The first thing to understand is what Yield is? Yield is a function of a bond's interest rate (annual rate normally) divided by its current price. When you initially buy a newly issued bond, the Yield and the Interest Rate are equal. While the interest rate normally stays fixed, the yield will drift over time. While this can sound confusing...its easier to follow with an example:

If you were to loan a friend $100, maybe if he/she were a good friend, you would do it for free (0% rate / 0% yield). Yet if not a good friend, you would either charge an interest rate or expect this friend to pay one. Let say after a week your friend gave you $110 for your trouble. That's 10% of your money over one week! But what if he didn't pay you back for a month or a year? Would $10 still sound good? Probably not as good, and that's why longer-term loans demand a higher rate of return.

What's going on with today's interest rates...are like above where the interest rates for long term are getting close to equaling short term rates. There are many forces behind this, but when this happens or moreover when short term rates pay even higher interest than long term rates, this is known as an inversion (shorter rates > longer rates).

Why it's a big deal is because its rare (doesn't happen very often) and every time in history that this has occurred, it has been an indicator of an upcoming recession.
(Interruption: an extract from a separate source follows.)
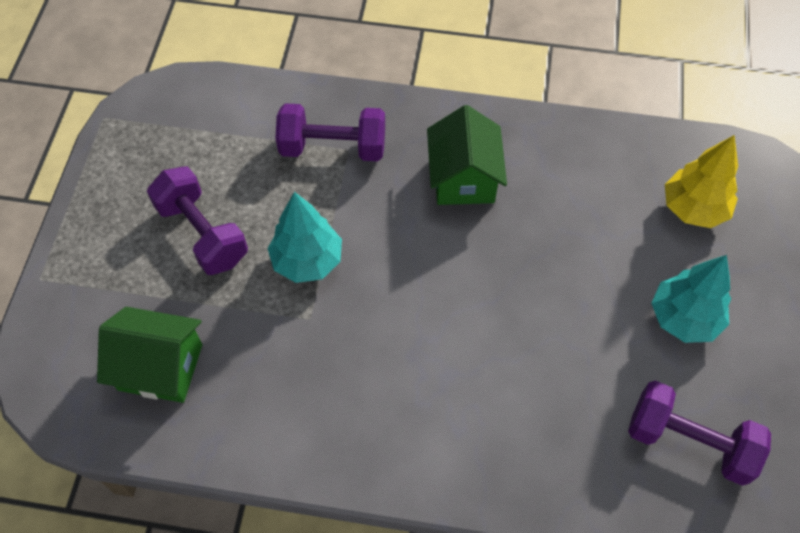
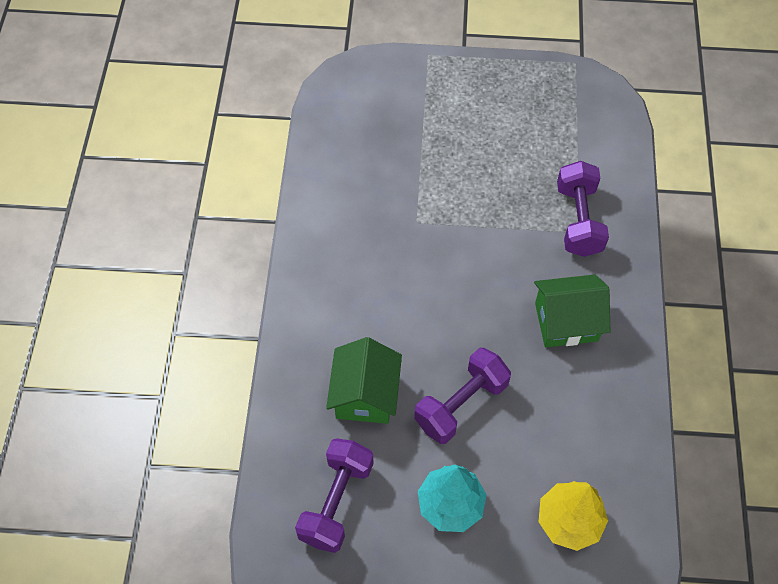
camera: 85 degrees right, 0 degrees up
(160, 367) = (368, 136): green house -> green house (365, 395)
(203, 233) = (480, 143): purple dumbbell -> purple dumbbell (461, 404)
(307, 261) = (466, 214): turquoise tree -> none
Hence Wall Street is watching and as always, worried.

Like all things these days, there are graphs for everything, and Bond Yields are certainly no exception. If you Google "bond yield 2s and 10s" you will get lots of options to view this history yourself.

Having said all of this, does a recession mean the same thing as stock market decline....... not necessarily....so don't be hasty in jumping on the "inversion bandwagon."